1 of 1 people found the following review helpful
5.0 out of 5 stars I great Historical story. June 23 2002
By MAB - Published on Amazon.com
Format:Hardcover
"Maria's Story 1773" is perfect for young readers, but can reinforce Colonial history to older readers, as well. The story will keep your attention and is a quick read. This book is too young for me, but I still enjoyed it. I really felt torn between the mother's feeling of telling the news and freedom of speech, but also felt for Maria, who felt that if her mother published articles that the community wouldn't like, they wouldn't get the newspaper contract again, which would lead to losing everything. What is great about the "Colonial Willamsburg" series is that readers are learning about ordinary people who really existed. Without this series, I doubt these people, like Maria, would get acknowledge for their hard working lives. After finding out Maria's life in the epilogue, I felt sorry for her and her losses. I recommend.
5.0 out of 5 stars Well-researched and accurate. July 12 2004
By KidsReads - Published on Amazon.com
Format:Hardcover
Maria Rind lives in Williamsburg, Virginia, two years before the Revolutionary War begins. She came to Williamsburg when her father was invited by Thomas Jefferson to start a newspaper. This new paper would print the viewpoint of the colonists and their grievances against England. Other newspapers didn't dare to do that. Her father won a government contract to publish The Virginia Gazette. But then he died. Now Maria's mother, Clementina Rind, must take over his newspaper and keep making money from it, or else her family will become destitute.
Maria is only nine-years-old, but she wants very much to help her mother run the newspaper. But Clementina says that Maria's older brother, William, will do that. Maria must take care of her three younger brothers, cook, and run the household while Clementina manages the newspaper. Maria does what she is told, but she believes that if she just knew how to read and write better, her mother would let her help with the paper, too. The only problem is, while her father was sick, her mother couldn't teach Maria her lessons, and Maria can barely read. She doesn't know how to cook, either, and she has to learn everything the hard way --- she has to figure things out by herself because her mother tells Maria not to bother her while she's working on the paper.
Maria works hard to teach herself to read, and she finds ways to help her mother with the paper, too. In fact, Maria figures out a solution to one serious problem that nobody else thinks of. This book is based on a true story about a real little girl, Maria Rind, who lived in Williamsburg before and during the Revolutionary War. Her mother, Clementina, really did run the newspaper after her husband died, the only woman ever to do so in the Virginia colony.
The book includes several sections of history about Williamsburg, printing, children of the time, and what happened to the real Maria and her family. It has lots of photographs, and the story it tells is well-researched and accurate. You will want to find out how Maria copes with the tragic and dangerous things that happen in her life.
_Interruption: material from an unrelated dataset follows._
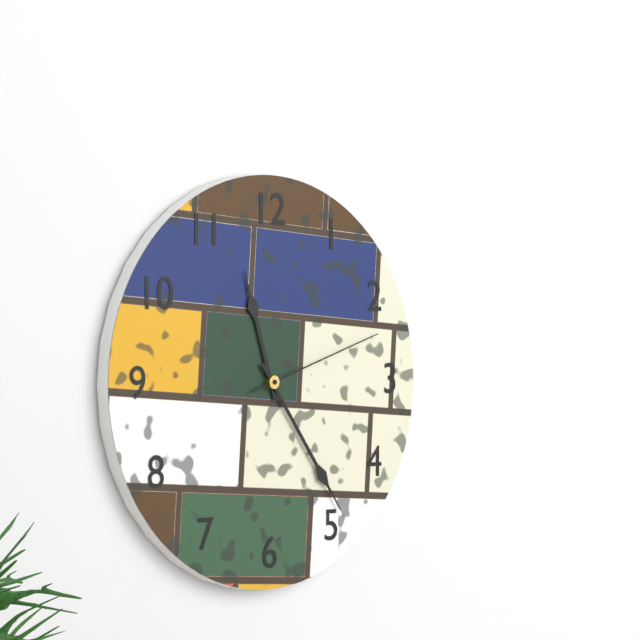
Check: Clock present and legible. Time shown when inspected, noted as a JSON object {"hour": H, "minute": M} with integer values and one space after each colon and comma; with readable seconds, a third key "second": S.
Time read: {"hour": 11, "minute": 24, "second": 12}
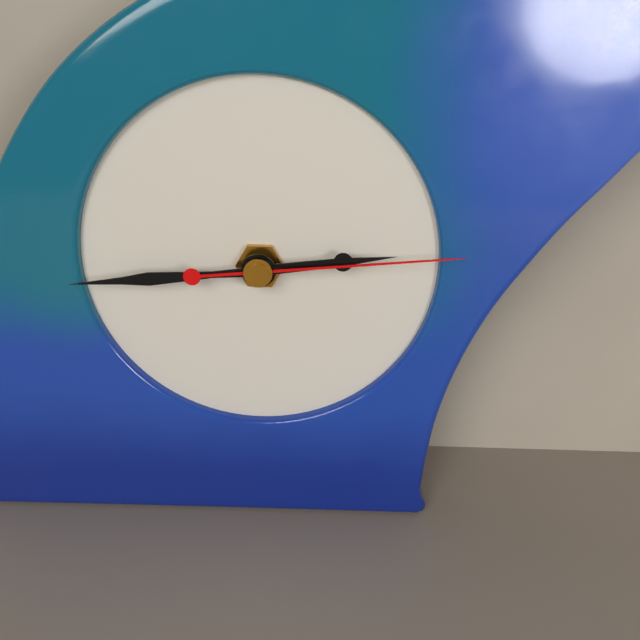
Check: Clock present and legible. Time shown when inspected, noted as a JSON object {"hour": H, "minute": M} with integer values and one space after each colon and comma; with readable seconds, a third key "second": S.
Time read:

And you will see how very unfair life could be to little girls in those days, even when they were smarter than their brothers!
--- Reviewed by Tamara Penny
5.0 out of 5 stars Entertaining and Educational May 15 2009
By Sunny Sewing Honeybee - Published on Amazon.com
Format:Hardcover
Afraid that her opinionated mother may lose--over politics--a newspaper/printing business her late father worked so hard to create, Maria is determined to help. However, she finds that her mother has other ideas for how Maria should "help" out her struggling family, and those ideas do not include helping with their newspaper.

Unlike some of the more popular books for children taking place in historical times, these books are based on the lives of real people. I felt like I genuinely got to know Maria. Perhaps one of the most interesting parts of this book is that it includes information about what happened to the real Maria Rind.

_Maria's Story_ truly brings the past alive, and should be enjoyed by any child, or even adult, who is interested in the history of publishing.